On-demand therapies (subcutaneous and sublingual apomorphine, inhaled levodopa) can also be considered as adjunctive medications for as needed use for patients experiencing OFF episodes during the day. These medications may be particularly helpful in patients with unexpected OFF episodes (as they can be taken on-demand) and for meal associated OFF episodes (as they avoid the GI tract). Subcutaneous apomorphine may also be particularly helpful for morning OFF and deep OFFs during the day. Inhaled levodopa and sublingual apomorphine may be more useful for patients who want to use this type of product multiple times per day while avoiding the need for injections.

For patients who experience OFF overnight, the chief considerations are the severity of the OFF and the time it occurs. For early nighttime OFF, an additional CD-LD IR dose at bedtime may be sufficient. If the OFF occurs later in the night, a bedtime dose of CD-LD ER may be required (potentially enhanced by an adjunct such as opicapone). Another option for nighttime OFF is the addition of a dopamine agonist regimen to provide dopaminergic stimulation through the night. For discrete nighttime OFF episodes, an on-demand medication may be helpful.

For patients who have dyskinesia without OFF time, consideration should be given to reducing or eliminating adjunctive medications or reducing individual LD doses. For patients on CD-LD IR who have both dyskinesia and OFF time, it may be possible to reduce individual levodopa doses and administer them more frequently (fractionation). Alternatively, the patient can be switched from CD-LD IR to CD-LD ER. Both of these strategies are designed to reduce peak-trough fluctuations in serum levodopa concentration. Another important option is the addition of the NMDA receptor antagonist amantadine, which is available in IR and two ER formulations. Amantadine ER capsules (Gocovri™) were demonstrated to significantly reduce both dyskinesia and OFF time in this population.

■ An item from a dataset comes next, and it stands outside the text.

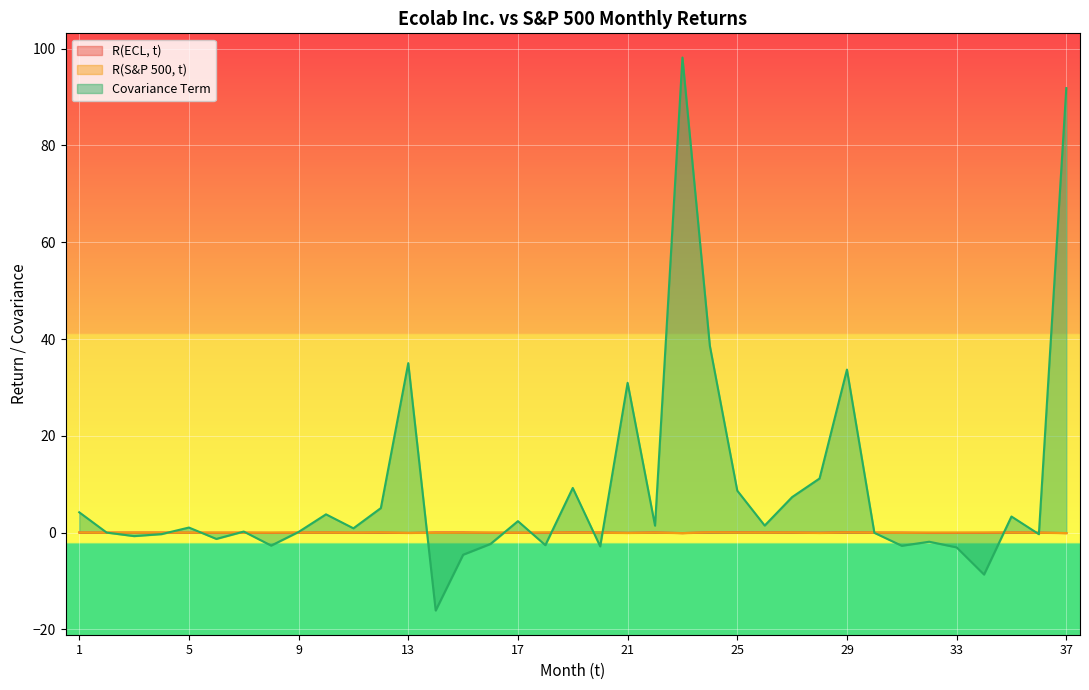

Does the chart display data point markers on the line(s)?

No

Cost is also an important factor when considering these therapies, especially for newer medications. Some manufacturers have patient assistance programs that may increase access for some patients.

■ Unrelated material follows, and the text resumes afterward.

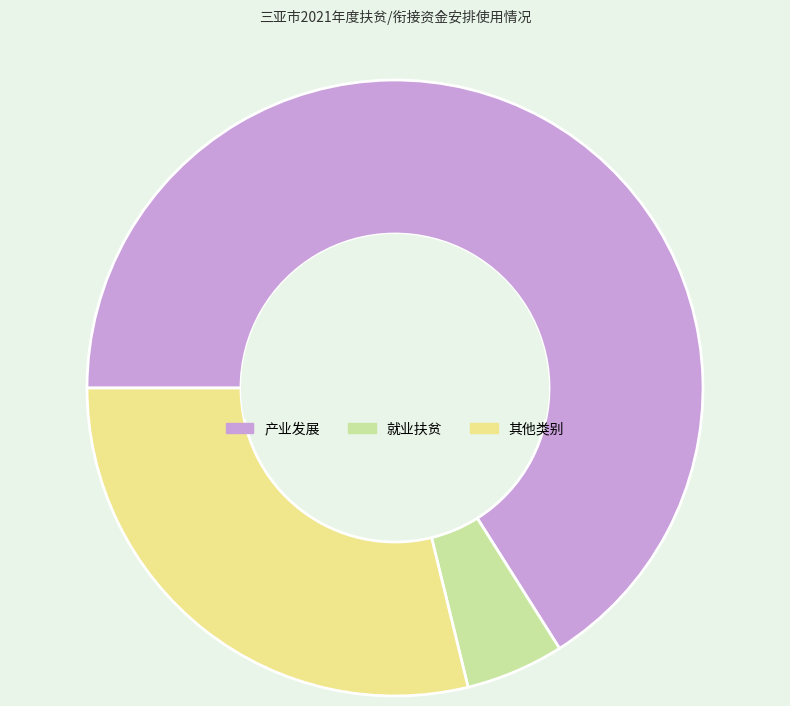

Combined, do 其他类别 and 产业发展 account for over 50%?

Yes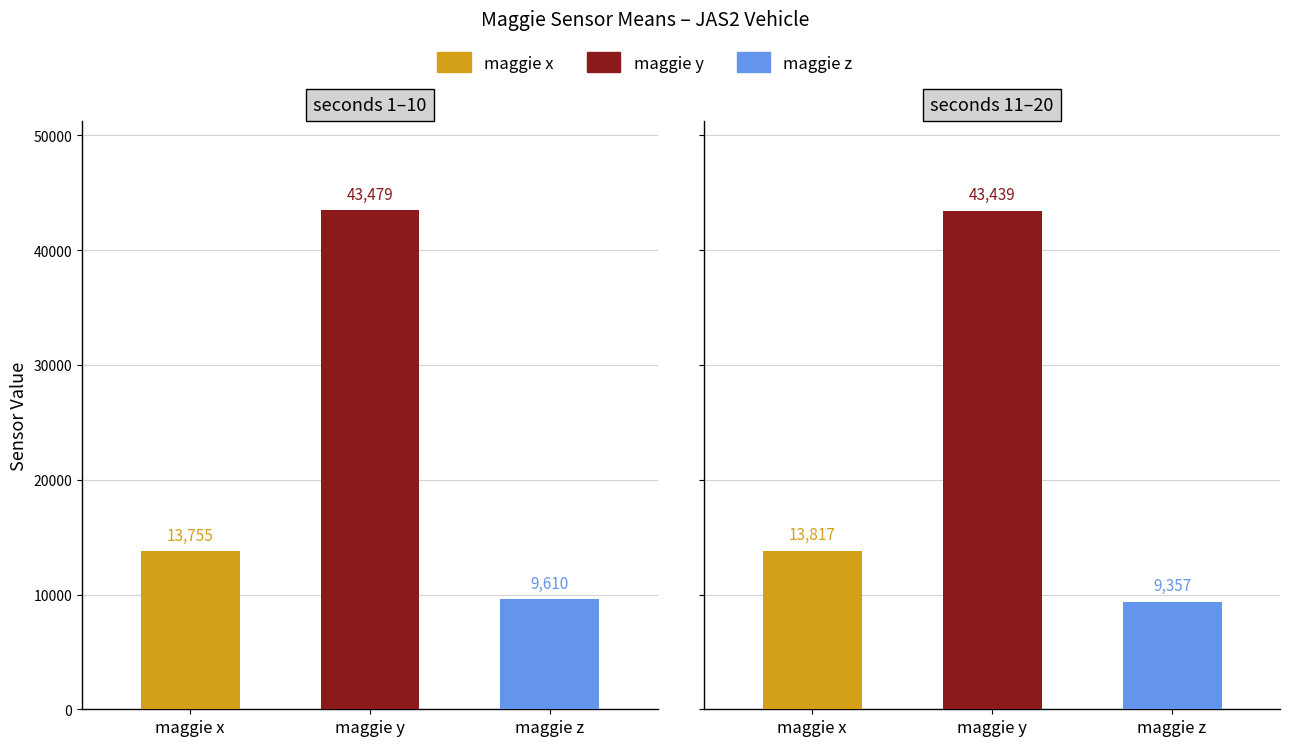

Are the bars horizontal?

No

In patients with motor fluctuations that cannot be adequately controlled with oral medications, consideration can be given to infusion therapies. Outside the USA, CSAI can be added to the patient’s usual regimen to provide a significant reduction in OFF time and increase in ON time without troublesome dyskinesia along with a reduction in oral medications. Alternatively, CLES has been shown to provide a significant reduction in OFF time and increase in ON time without troublesome dyskinesia as a replacement for oral levodopa during the day. Strategically, infusion therapies (those that are currently available and those that are in development) can be used before a patient requires DBS, as an alternative to DBS, or as an adjunct to DBS. New infusion therapies in development that are less invasive than CLES may increase the use of this type of therapy in the future.

Conclusion

Since its first use in PD more than 50 years ago, levodopa has remained the most effective medical therapy for the treatment of the motor symptoms of PD. For nearly as long, the motor complications associated with levodopa have been the target of immense study [229]. Over the past 30 years, the armamentarium of medical therapies to optimize the motor control of advancing PD has grown, with medications targeting a variety of pathophysiological targets in brain systems underlying these complications now available, and more on the horizon. Navigating the options discussed in this review requires careful evaluation of each individual patient, including the symptoms that most affect their quality of life and factors that affect their susceptibility to adverse effects. Involving patients in shared decision-making regarding the management of evolving motor complications is important as clinicians guide patients through advancing disease [230].